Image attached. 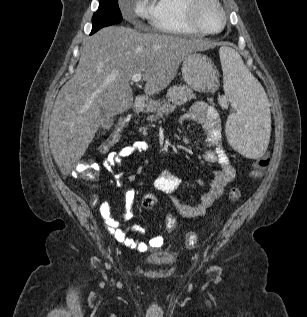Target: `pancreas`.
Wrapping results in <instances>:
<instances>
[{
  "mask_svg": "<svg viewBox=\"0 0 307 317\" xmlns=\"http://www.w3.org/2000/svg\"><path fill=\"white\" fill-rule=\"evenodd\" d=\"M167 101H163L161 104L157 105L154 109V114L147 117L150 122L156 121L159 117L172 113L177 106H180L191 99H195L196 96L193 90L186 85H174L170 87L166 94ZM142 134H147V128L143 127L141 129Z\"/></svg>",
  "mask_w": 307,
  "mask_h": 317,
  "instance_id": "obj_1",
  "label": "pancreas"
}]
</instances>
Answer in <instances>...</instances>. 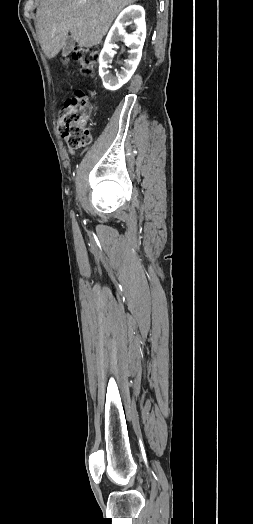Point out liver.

--

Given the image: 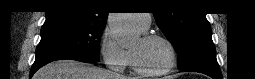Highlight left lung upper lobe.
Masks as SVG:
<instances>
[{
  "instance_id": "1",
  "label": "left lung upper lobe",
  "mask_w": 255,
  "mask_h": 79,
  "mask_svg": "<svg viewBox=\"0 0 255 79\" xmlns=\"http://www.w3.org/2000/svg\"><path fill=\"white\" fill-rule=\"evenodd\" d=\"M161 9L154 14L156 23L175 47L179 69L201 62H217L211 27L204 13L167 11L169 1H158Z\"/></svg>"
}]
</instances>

---

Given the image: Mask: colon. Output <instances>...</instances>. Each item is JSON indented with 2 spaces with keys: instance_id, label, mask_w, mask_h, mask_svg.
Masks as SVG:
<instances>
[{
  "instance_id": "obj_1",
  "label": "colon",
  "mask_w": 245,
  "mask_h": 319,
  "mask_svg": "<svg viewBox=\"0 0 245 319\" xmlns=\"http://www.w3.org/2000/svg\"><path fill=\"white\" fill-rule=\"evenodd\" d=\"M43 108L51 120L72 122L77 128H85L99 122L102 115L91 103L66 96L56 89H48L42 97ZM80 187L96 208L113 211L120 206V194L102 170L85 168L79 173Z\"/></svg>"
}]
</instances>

Work to complete
Identify every line in the data above that contains the string "colon", and copy each of those lines. Matching is case-sensitive.

Result of this exercise
Given the image: Mask: colon. Output <instances>...</instances>. Each item is JSON indented with 2 spaces with keys: instance_id, label, mask_w, mask_h, mask_svg.
  "label": "colon",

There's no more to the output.